「生き残ってくれてありがとう」男たちの大和 YAMATO 近大さんの映画レビュー(感想・評価)
生き残ってくれてありがとう
この映画が公開された2005年は終戦60年に当たり、多くの戦争を意識した映画が作られたが、いずれも変化球で単なる娯楽作でしかなかった。「ローレライ」「戦国自衛隊1549」「亡国のイージス」…。
真っ正面から描き、最も心に残ったのは、この「男たちの大和」だけだった。
プロデューサーは角川春樹なので、戦艦大和を題材にしたどんなにクサい内容で戦争美化の映画になるのかと思ったら、そうではなく、なかなか胸に迫る感動作だった事に正直驚いた。
大抵日本で戦争大作映画を作るとなると、ビッグスターが軍の上層部を演じ、当時の背景や戦略などを描く少々取っ付きにくいものが多いが、本作は少年兵の目線で描かれ、分かり易くすんなり作品に入って行けた。
史実に沿った実録戦争映画の場合は前者でイイが、戦争の虚しさや哀しさを描く場合だったら、後者。
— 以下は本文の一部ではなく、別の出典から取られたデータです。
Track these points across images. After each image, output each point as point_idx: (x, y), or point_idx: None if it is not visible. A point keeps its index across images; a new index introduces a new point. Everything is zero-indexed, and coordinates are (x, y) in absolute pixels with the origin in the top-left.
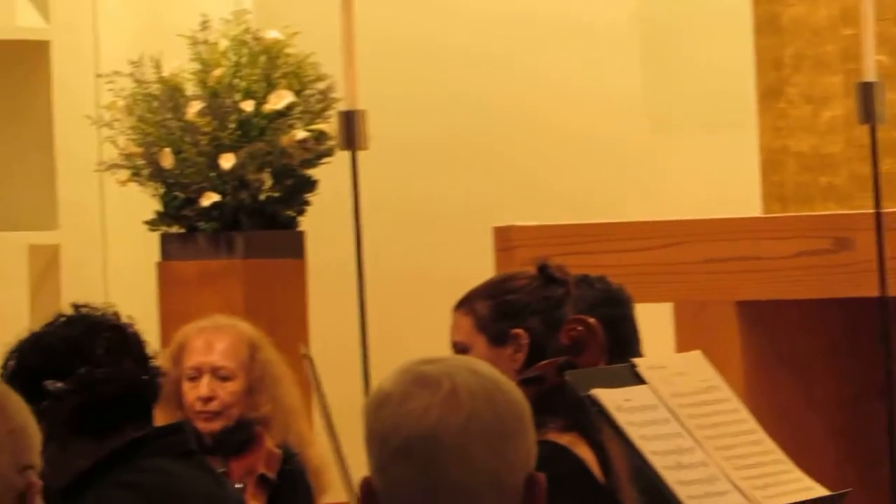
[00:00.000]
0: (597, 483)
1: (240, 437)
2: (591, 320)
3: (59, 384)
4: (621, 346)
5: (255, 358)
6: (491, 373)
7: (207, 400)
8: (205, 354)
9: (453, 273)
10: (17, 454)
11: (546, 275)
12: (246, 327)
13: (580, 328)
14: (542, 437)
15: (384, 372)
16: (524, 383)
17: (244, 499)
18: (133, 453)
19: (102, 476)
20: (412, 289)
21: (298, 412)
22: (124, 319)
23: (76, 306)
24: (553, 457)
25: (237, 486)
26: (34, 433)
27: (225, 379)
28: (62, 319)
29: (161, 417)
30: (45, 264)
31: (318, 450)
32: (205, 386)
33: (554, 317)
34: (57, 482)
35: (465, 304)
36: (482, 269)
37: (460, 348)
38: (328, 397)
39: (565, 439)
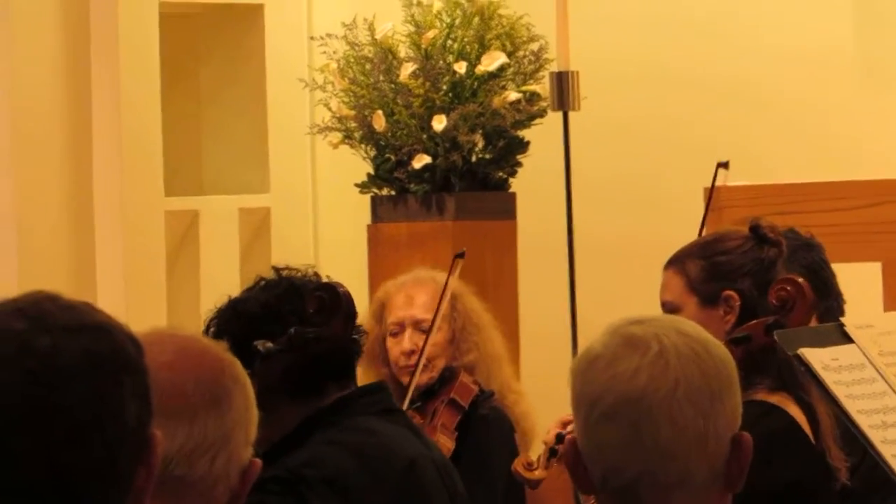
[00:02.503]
0: (808, 442)
1: (441, 386)
2: (800, 280)
3: (270, 344)
4: (824, 289)
5: (457, 308)
6: (699, 333)
7: (410, 353)
8: (405, 309)
9: (662, 234)
10: (248, 429)
11: (759, 235)
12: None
13: (789, 288)
14: (752, 397)
15: (593, 332)
16: (732, 343)
17: (437, 420)
18: (339, 412)
19: (310, 436)
20: (621, 249)
21: (502, 360)
22: (325, 279)
23: (277, 269)
24: (765, 416)
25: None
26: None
27: (426, 331)
28: (262, 283)
29: (368, 376)
30: (256, 227)
31: (522, 398)
32: (407, 339)
33: (766, 279)
34: (259, 447)
35: (676, 262)
36: (691, 230)
37: (670, 308)
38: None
39: (774, 399)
勿論本作は後者に当たる。
少年兵たちは国の為ではなく、家族や愛する者をただ守る為に戦った。そして散って行った。
少年たちにそんな重荷を背負わせ、明日の日本の芽となる彼らの命を無駄に散らせた戦争は、やはり大きな罪だ。
生きて帰って来た者には容赦ない言葉が浴びせられた。
「何故お前だけ生きて帰って来た?」
「国の為に死んだ者たちに対して恥とは思わないのか?」
しかし、今は違う言葉がはっきりと言える。
生き残ってくれてありがとう、と…。